Aim of the exercise> Give back the full listing, character for character, with no pictures.

Provided data>
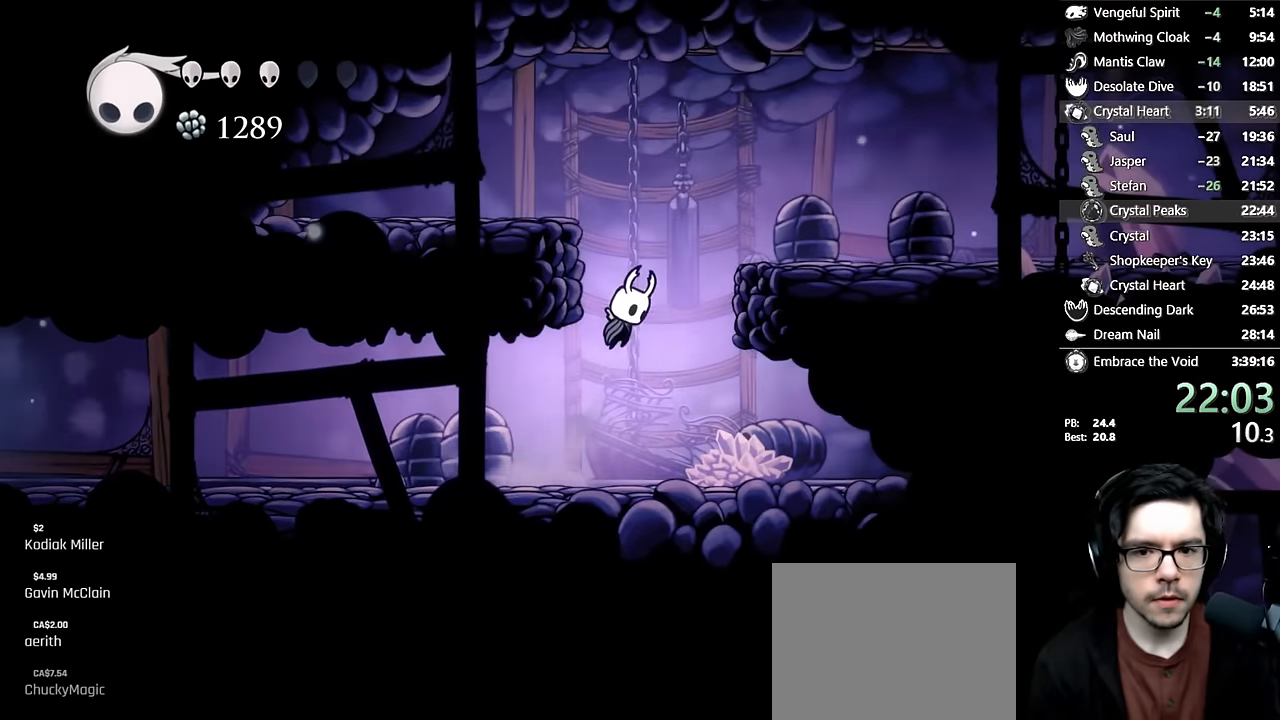
{"buttons": ["DPAD_RIGHT"], "left_stick": "center", "right_stick": "center", "events": [[167, "R2", "down"], [383, "A", "up"], [400, "R2", "up"]]}
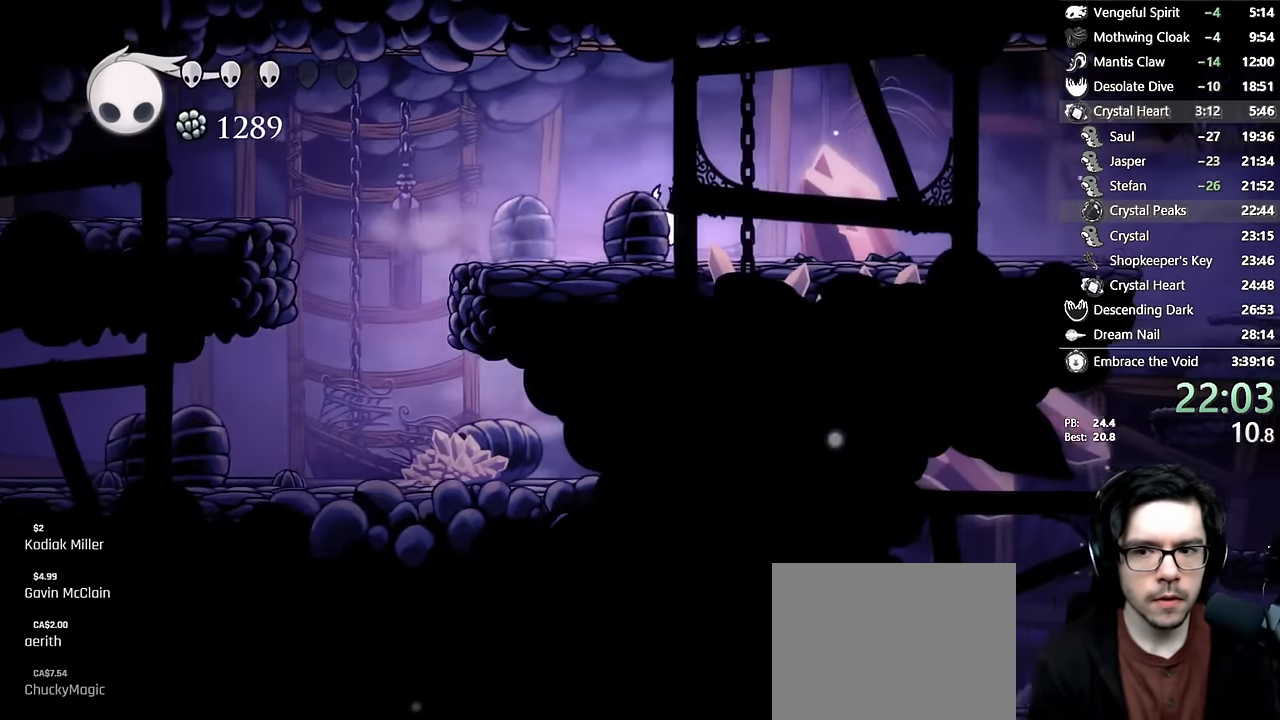
{"buttons": ["R2", "DPAD_RIGHT"], "left_stick": "center", "right_stick": "center", "events": [[217, "R2", "down"]]}
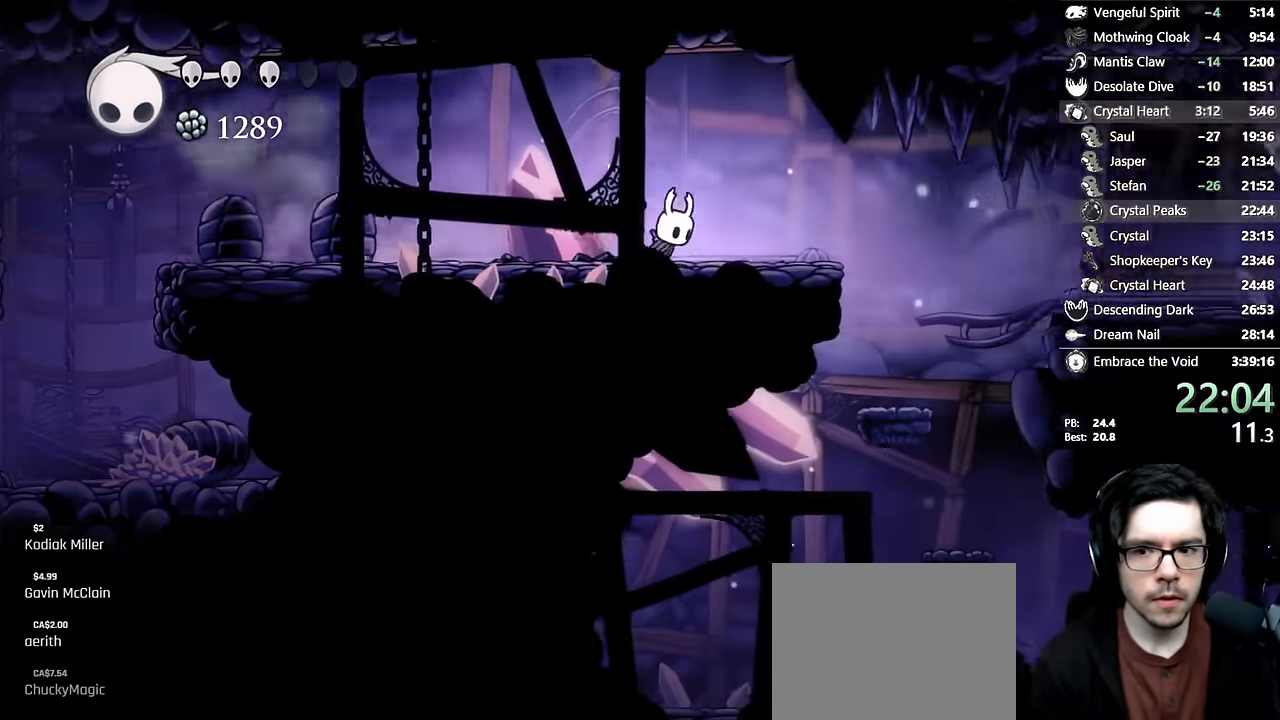
{"buttons": ["R2", "DPAD_RIGHT"], "left_stick": "center", "right_stick": "center", "events": [[17, "R2", "up"], [367, "R2", "down"]]}
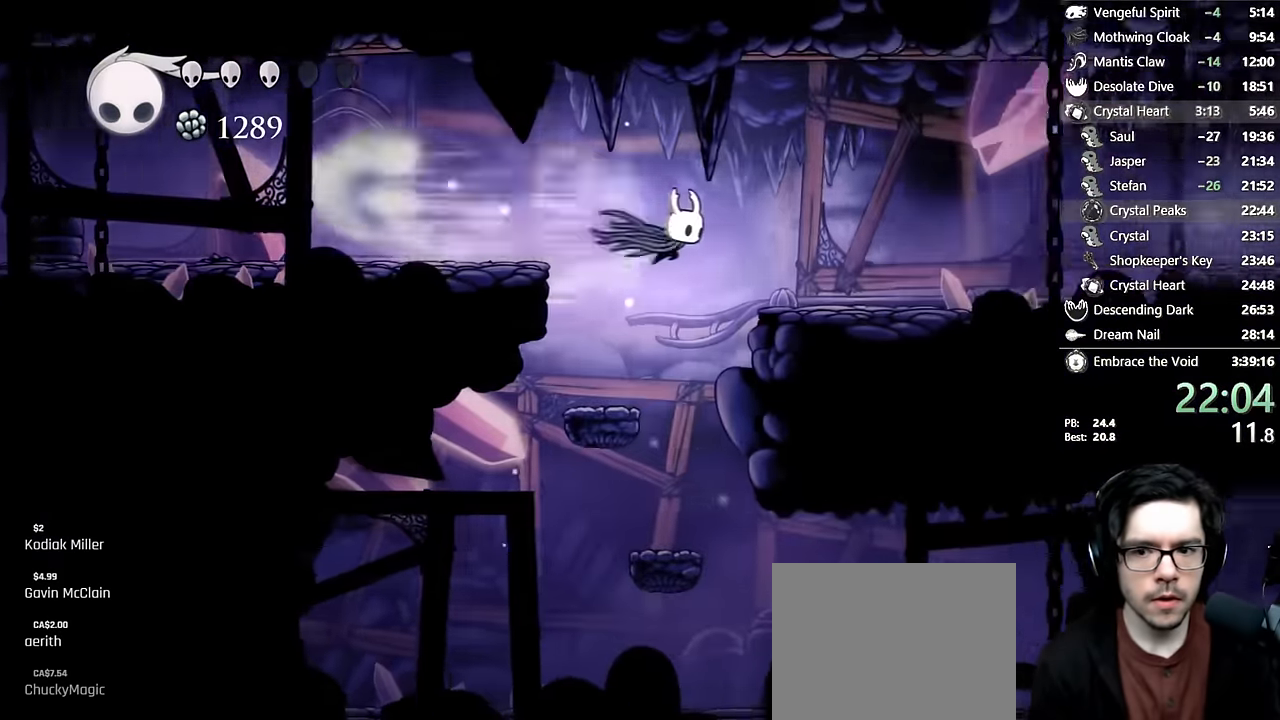
{"buttons": ["R2", "DPAD_RIGHT"], "left_stick": "center", "right_stick": "center", "events": [[100, "R2", "up"], [417, "R2", "down"]]}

Answer box>
{"buttons": ["DPAD_RIGHT"], "left_stick": "center", "right_stick": "center", "events": [[167, "R2", "down"], [383, "A", "up"], [400, "R2", "up"]]}
{"buttons": ["R2", "DPAD_RIGHT"], "left_stick": "center", "right_stick": "center", "events": [[217, "R2", "down"]]}
{"buttons": ["R2", "DPAD_RIGHT"], "left_stick": "center", "right_stick": "center", "events": [[17, "R2", "up"], [367, "R2", "down"]]}
{"buttons": ["R2", "DPAD_RIGHT"], "left_stick": "center", "right_stick": "center", "events": [[100, "R2", "up"], [417, "R2", "down"]]}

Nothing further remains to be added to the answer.